━━━━━ Teks yang Ditampilkan
Protokol 1996 juga memperkenalkan dua prinsip baru yaitu prinsip kehati-hatian Dan prinsip bahwa pencemar membayar. Prinsip kehati-hatian diatur dua kali dalam protokol, yakni dalam pembukaan dan pasal 3.
Dalam pelaksanaannya prinsip kehati-hatian, negara disarankan untuk mencegah pembuangan limbah di laut yang berpotensi merusak lingkungan. Selain itu, Pasal 3 Protokol 1996 juga mengatur: prinsip bahwa pencemar membayar dan mendenda negara yang menyebabkan pencemaran lingkungan.
Salah satu kritik terhadap Konvensi London adalah tidak mengatur secara jelas penyelesaian sengketa. Kemudian Protokol 1996 mencoba memperbaiki kritik tersebut dengan menambahkan ketentuan mengenai penyelesaian sengketa.
Pasal 16 protokol secara khusus mengatur penyelesaian sengketa. Dalam pengaturan tentang penyelesaian masalah, tahap pertama yang akan dilakukan adalah negosiasi dan mediasi.
Dalam hal para pihak yang berselisih tidak menemukan kesepakatan mengenai masalah yang disengketakan, Protokol 1996 memberikan solusi arbitrase (diatur dalam Lampiran III Protokol) atau mengizinkan para pihak untuk menyelesaikan dengan menggunakan mekanisme yang terdapat dalam Pasal 287 UNCLOS .
Dalam upaya mempertahankan semua amandemen Konvensi London, Protokol 1996 terus menyempurnakan semua ketentuan yang ada. Salah satu yang paling menonjol terkait isu pembakaran sampah di laut. Dimana sebelumnya dalam Konvensi London masih dimungkinkan untuk membakar sampah di laut, sedangkan pada protokol tahun 1996 melarang semua sampah dibakar di laut.
Selain itu, untuk memastikan negara yang meratifikasi tidak melakukan apa yang telah disepakati, protokol 1996 memuat larangan pengiriman limbah ke negara lain hingga dibuang ke laut atau dibakar di laut.
━━━━━━━━━━
━━━━━ Data yang Diberikan
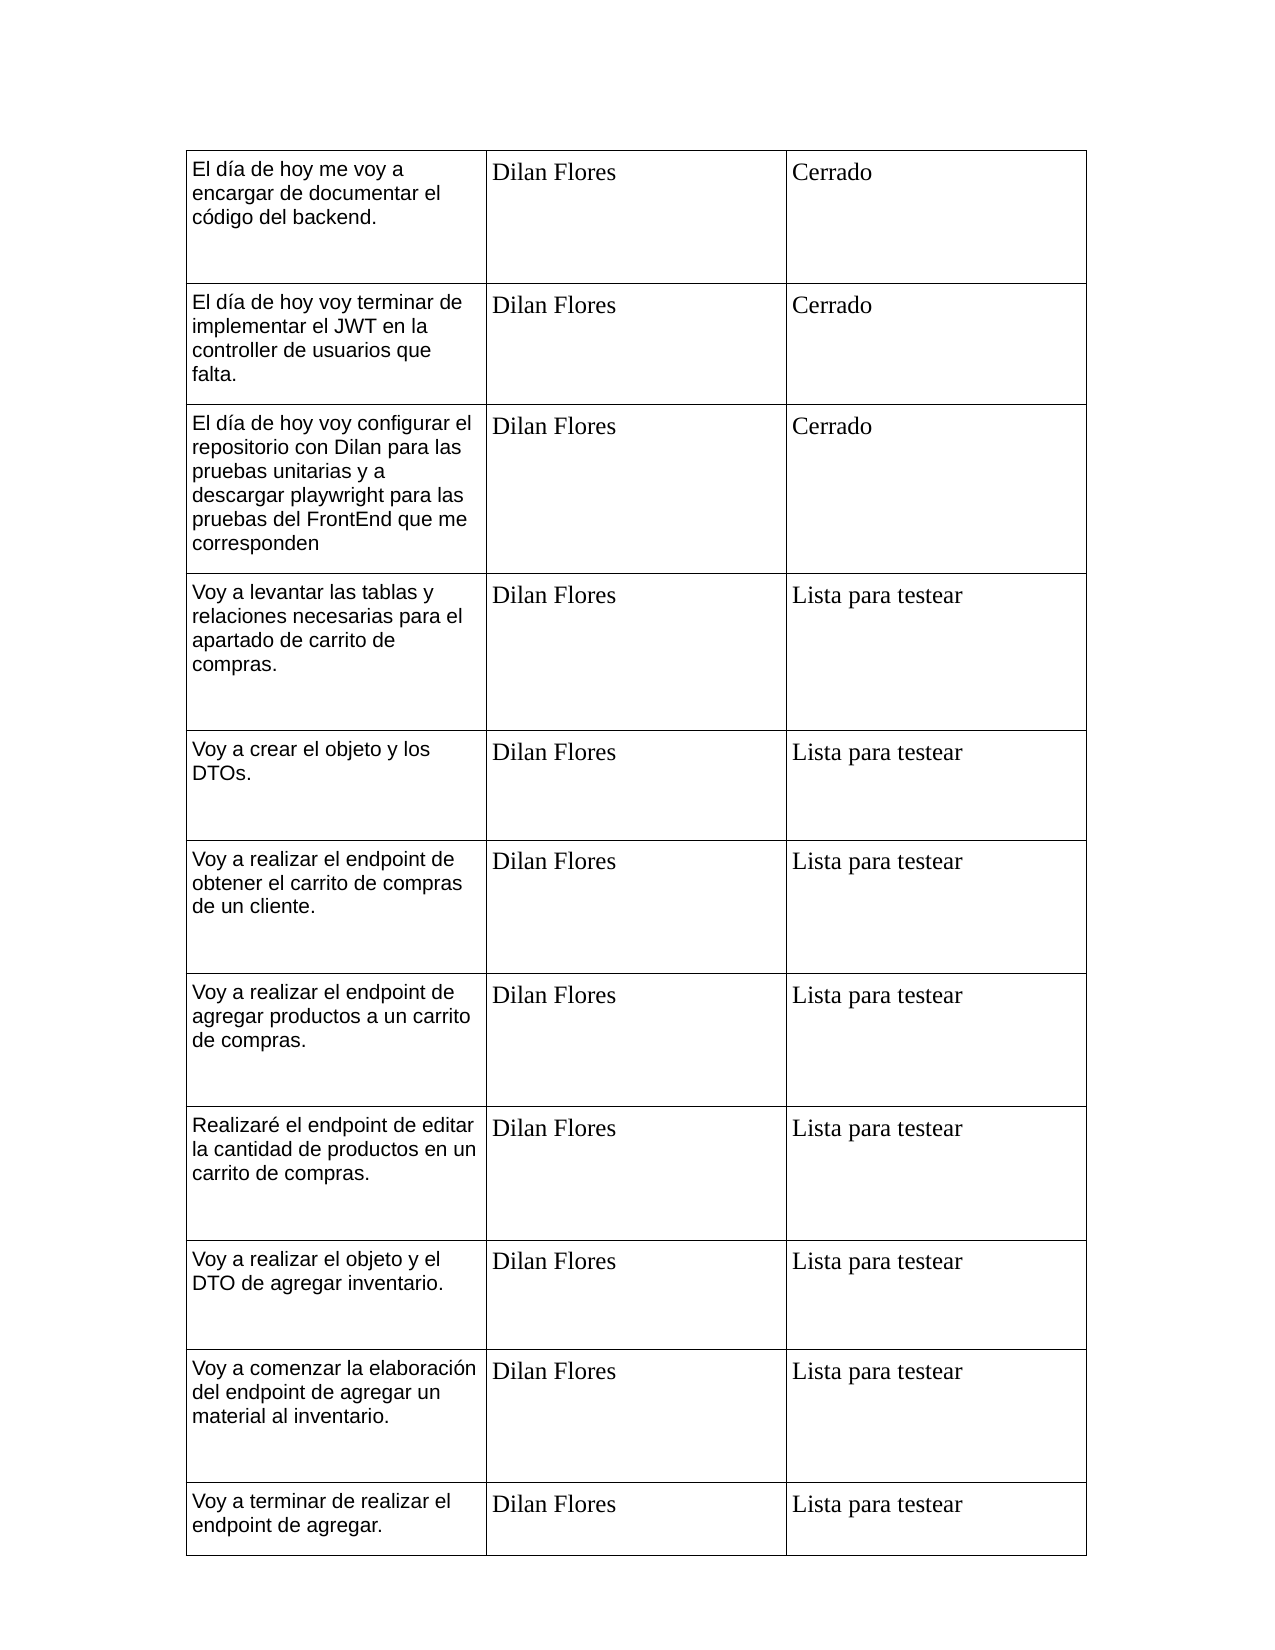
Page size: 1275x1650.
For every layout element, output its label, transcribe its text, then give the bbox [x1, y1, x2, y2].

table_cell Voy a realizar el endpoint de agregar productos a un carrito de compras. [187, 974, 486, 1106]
━━━━━━━━━━
- _Tantangan_
(1) Sebutkan semua cara penyelesaian sengketa yang disebut dalam teks tentang Protokol 1996.
(2) Kutiplah dari teks tentang Protokol 1996 bagian yang dimulai dari "Protokol 1996 juga memperkenalkan" hingga "menyebabkan pencemaran lingkungan.".

- _Hasil Latihan_
(1) negosiasi; mediasi; arbitrase (diatur dalam Lampiran III Protokol); mekanisme yang terdapat dalam Pasal 287 UNCLOS

(2)
Protokol 1996 juga memperkenalkan dua prinsip baru yaitu prinsip kehati-hatian Dan prinsip bahwa pencemar membayar. Prinsip kehati-hatian diatur dua kali dalam protokol, yakni dalam pembukaan dan pasal 3.
Dalam pelaksanaannya prinsip kehati-hatian, negara disarankan untuk mencegah pembuangan limbah di laut yang berpotensi merusak lingkungan. Selain itu, Pasal 3 Protokol 1996 juga mengatur: prinsip bahwa pencemar membayar dan mendenda negara yang menyebabkan pencemaran lingkungan.